For the first part of the afternoon, Bayless demonstrated three seasonal recipes: guacamole, margaritas, and tomato salad using produce from the farm’s own garden – a dish he said he made up when he got there that day. I’ve seen his cooking demos before, but continue to be blown away by how seamlessly he incorporates ingredient information (did you know that it takes a full year for an avocado to mature?) and cooking tips into the actual step-by-step preparation of the dish. Bayless incorporated honey crisp apples, which he admitted were his favorite variety, into both the guacamole and the margarita. For the former, they were joined by fennel and thyme in addition to the avocado, and for the latter, they were blended with habanero before mingling with tequila, apple brandy, and a cinnamon-black pepper-salt rim. Both were lovely departures from their more traditional counterparts, although I will note that the margarita had some serious heat! After the demo, Bayless signed a few cookbooks and then was off to the kitchen to resume prep for the night’s meal. Meanwhile, we guests enjoyed a cocktail hour in the barn before co-owner Wes Jarrell led us on a tour of the farm. It was such a treat to see the adorable goats – and thank them for contributing to such incredible cheese! – as Wes pointed out interesting produce in the garden and shared more of the farm’s history.

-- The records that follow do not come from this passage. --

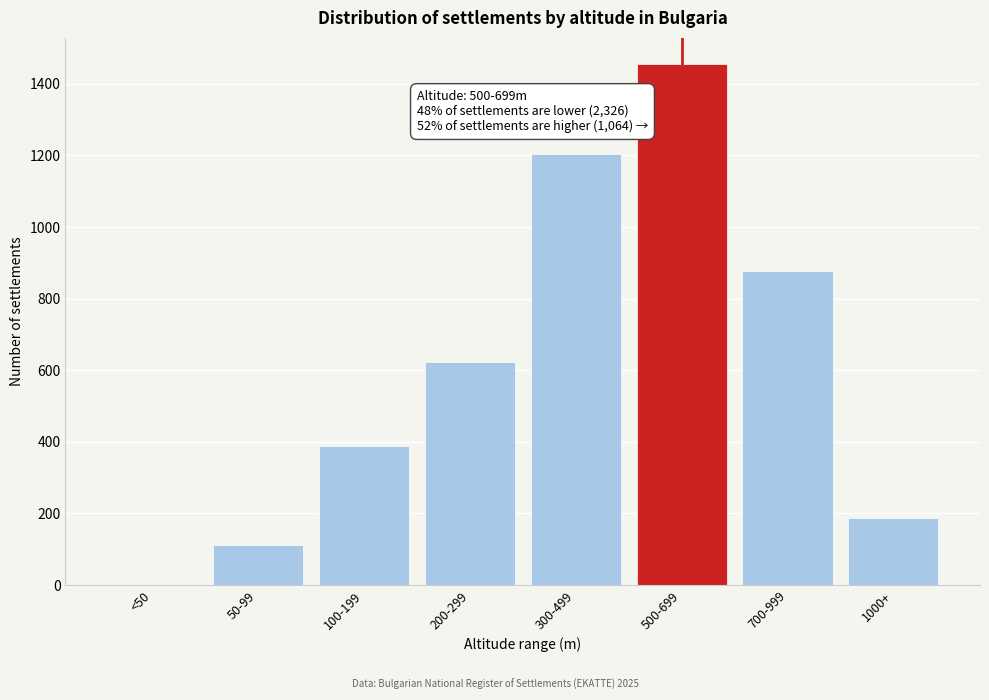

Reading right to left, what are all the values shown in this chart?

1000+=188	700-999=876	500-699=1456	300-499=1204	200-299=623	100-199=387	50-99=112	<50=0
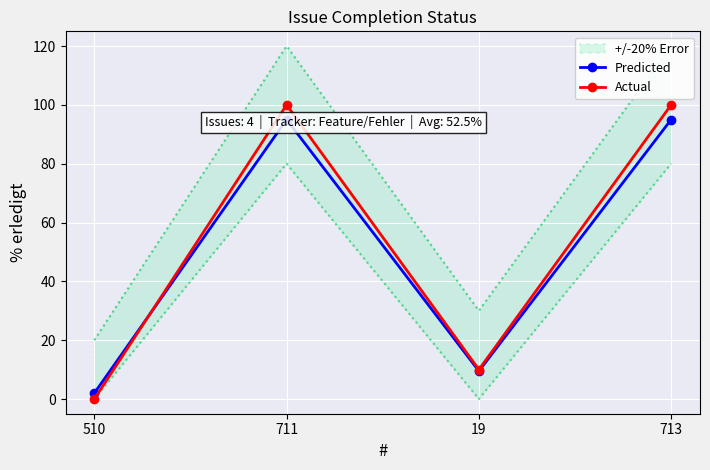

What is the difference between the Actual values at 711 and 510?

100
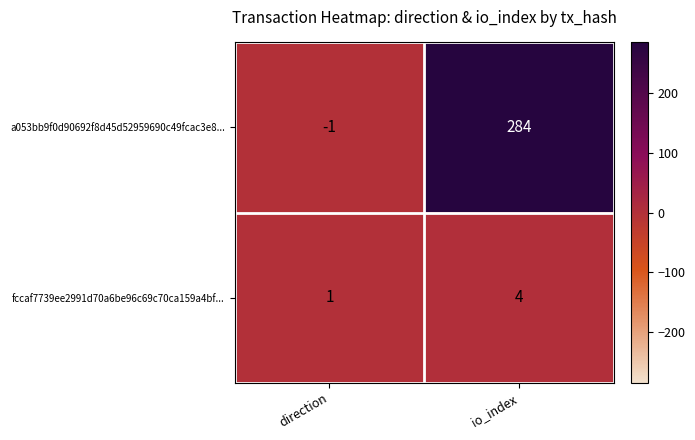

Rank the series by their maximum value, from highest to lowest.

a053bb9f0d90692f8d45d52959690c49fcac3e8..., fccaf7739ee2991d70a6be96c69c70ca159a4bf...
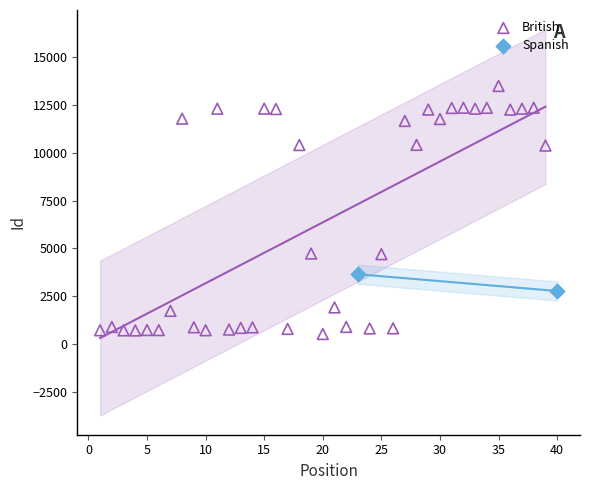

What are all the series names shown in the legend?

British, Spanish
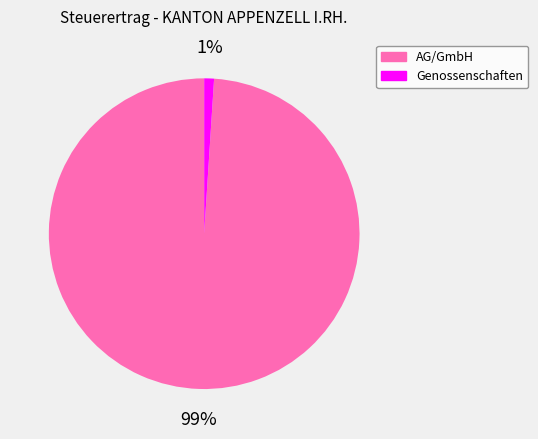

Is there any slice that represents more than half of the pie?

Yes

Once back at the barn, it was time to eat. As expected, all four courses were a stunning convergence of the seasonal, elegant Mexican cuisine that Bayless does so well and the pure essence of each showcased cheese. The masa boat packed lots of richness and tang into a single starting bite, and the tomato salad held burst after burst of flavor, each component distinct within a bright tomato-centric palette. I was glad to see Bayless incorporate his famous mole into the main course, and the poblano variety underneath the pork loin was mild, but as complex and velvety as ever. I could have eaten that sauce on its own, but when paired with the chèvre-stuffed tamales, I was in heaven. The real show-stopper, though, was the dessert: a “mash-up,” as Bayless put it, of tres leches cake and a classic pear, blue cheese, and walnut salad. It was out-of-the-box and completely successful, perfectly punctuating the meal’s joint spotlight on the flavors of Mexico and the endless potential of farm-fresh cheese.